Locate each line in the rows below that contains the string "rule" and copy every such line. The match is case-sensitive.

● **ITEMS**:
********

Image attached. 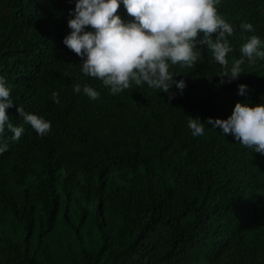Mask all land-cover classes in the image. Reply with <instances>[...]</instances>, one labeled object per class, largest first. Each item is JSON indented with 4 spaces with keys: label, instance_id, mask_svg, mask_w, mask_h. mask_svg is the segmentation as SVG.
Instances as JSON below:
<instances>
[{
    "label": "trees",
    "instance_id": "obj_1",
    "mask_svg": "<svg viewBox=\"0 0 264 264\" xmlns=\"http://www.w3.org/2000/svg\"><path fill=\"white\" fill-rule=\"evenodd\" d=\"M74 7L0 0V76L14 102L6 113L24 128L18 141L7 129L0 136L8 147L0 155V264H56L30 253L26 238L5 236L3 224L11 217L45 243L58 219L68 221V206L84 212L79 196L91 201L97 238L57 264H264V155L211 125L202 136L187 126L189 117L226 119L237 102L264 104V60L245 61L238 79L220 84L223 69L198 44L203 59L194 69L170 68L186 85H172L171 101L146 84L112 95L83 75L62 42ZM217 10L235 30L230 67L248 37L264 41V0H219ZM117 14L131 19L122 2ZM242 22L255 31H242ZM75 84L101 95L91 100ZM240 84L246 96L237 95ZM16 107L50 121V133L38 136Z\"/></svg>",
    "mask_w": 264,
    "mask_h": 264
},
{
    "label": "clouds",
    "instance_id": "obj_2",
    "mask_svg": "<svg viewBox=\"0 0 264 264\" xmlns=\"http://www.w3.org/2000/svg\"><path fill=\"white\" fill-rule=\"evenodd\" d=\"M121 2L131 18L127 22L117 14ZM218 4L219 0H75V7L69 12L71 32L62 42L80 57L83 75L101 81L110 94H119L133 83L146 84L169 93L171 101L175 95L169 92L172 85L181 92L186 85L183 79L174 81V75L181 74L170 68L179 65L194 69L203 59L198 44L210 50L223 69L217 74L220 84L238 79L245 61L251 66L257 59L264 60V41L252 35L241 46L240 58L234 59L229 67L228 54L233 51L229 38L235 30L218 14ZM88 27L92 31H86ZM240 28L244 32L255 31L251 23L242 22ZM73 90L75 93L82 90L91 100L101 95L88 84L82 88L75 84ZM247 94L248 86L238 85L237 95ZM52 99L59 103V93L54 91ZM13 106L11 88L0 76V136L7 129L12 133L11 139L18 141L24 132L23 125L14 126L6 113ZM16 111L38 136L50 133V121L25 112L23 107H16ZM205 124L264 155V104L249 106L237 102L226 119L209 117L201 122L198 117H189L187 126L193 136H202ZM7 150V144H0V155Z\"/></svg>",
    "mask_w": 264,
    "mask_h": 264
},
{
    "label": "rangeland",
    "instance_id": "obj_3",
    "mask_svg": "<svg viewBox=\"0 0 264 264\" xmlns=\"http://www.w3.org/2000/svg\"><path fill=\"white\" fill-rule=\"evenodd\" d=\"M78 200L80 203L85 204L84 212L77 213L68 206L67 210L64 211L68 221L61 218L58 219V223L47 234L45 243L37 241L35 231L26 233L22 225L13 221L11 217L7 218L3 224L4 235L9 238H26L27 249L35 256L41 257L42 255H46L49 260L56 264L69 261L76 256L80 243L86 240V237H90L91 239L97 238L95 231L93 232L94 227H92L93 225L90 222L91 201L80 196ZM62 208L63 204L60 212H62ZM103 220L105 222L109 221L108 217L105 216ZM10 224H12V227H10ZM74 228L77 231H74Z\"/></svg>",
    "mask_w": 264,
    "mask_h": 264
}]
</instances>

********

● **THE REPLY**:
    "mask_svg": "<svg viewBox=\"0 0 264 264\" xmlns=\"http://www.w3.org/2000/svg\"><path fill=\"white\" fill-rule=\"evenodd\" d=\"M74 7L0 0V76L14 102L6 113L24 128L18 141L7 129L0 136L8 147L0 155V264H56L30 253L26 238L5 236L3 224L11 217L45 243L58 219L68 221V206L84 212L79 196L91 201L97 238L57 264H264V155L211 125L202 136L187 126L189 117L226 119L237 102L264 104V60L245 61L238 79L220 84L223 69L198 44L203 59L194 69L170 68L186 85H172L171 101L146 84L112 95L83 75L62 42ZM217 10L235 30L230 67L248 37L264 41V0H219ZM117 14L131 19L122 2ZM242 22L255 31H242ZM75 84L101 95L91 100ZM240 84L246 96L237 95ZM16 107L50 121V133L38 136Z\"/></svg>",
    "mask_svg": "<svg viewBox=\"0 0 264 264\" xmlns=\"http://www.w3.org/2000/svg\"><path fill=\"white\" fill-rule=\"evenodd\" d=\"M121 2L131 18L127 22L117 14ZM218 4L219 0H75V7L69 12L71 32L62 42L80 57L83 75L101 81L110 94H119L133 83L146 84L169 93L171 101L175 95L169 92L172 85L181 92L186 85L183 79L174 81V75L181 74L170 68L179 65L194 69L203 59L198 44L210 50L223 69L217 74L220 84L238 79L245 61L251 66L257 59L264 60V41L252 35L241 46L240 58L234 59L229 67L228 54L233 51L229 38L235 30L218 14ZM88 27L92 31H86ZM240 28L244 32L255 31L251 23L242 22ZM73 90L75 93L82 90L91 100L101 95L88 84L82 88L75 84ZM247 94L248 86L238 85L237 95ZM52 99L59 103V93L54 91ZM13 106L11 88L0 76V136L7 129L12 133L11 139L18 141L24 132L23 125L14 126L6 113ZM16 111L38 136L50 133V121L25 112L23 107H16ZM205 124L264 155V104L249 106L237 102L226 119L209 117L201 122L198 117H189L187 126L193 136H202ZM7 150V144H0V155Z\"/></svg>",
    "mask_svg": "<svg viewBox=\"0 0 264 264\" xmlns=\"http://www.w3.org/2000/svg\"><path fill=\"white\" fill-rule=\"evenodd\" d=\"M78 200L80 203L85 204L84 212L77 213L68 206L67 210L64 211L68 221L61 218L58 219V223L47 234L45 243L37 241L35 231L26 233L22 225L13 221L11 217L7 218L3 224L4 235L9 238H26L27 249L35 256L41 257L42 255H46L49 260L56 264L69 261L76 256L80 243L86 240V237H90L91 239L97 238L95 231L93 232L94 227H92L93 225L90 222L91 201L80 196ZM62 208L63 204L60 212H62ZM103 220L105 222L109 221L108 217L105 216ZM10 224H12V227H10ZM74 228L77 231H74Z\"/></svg>",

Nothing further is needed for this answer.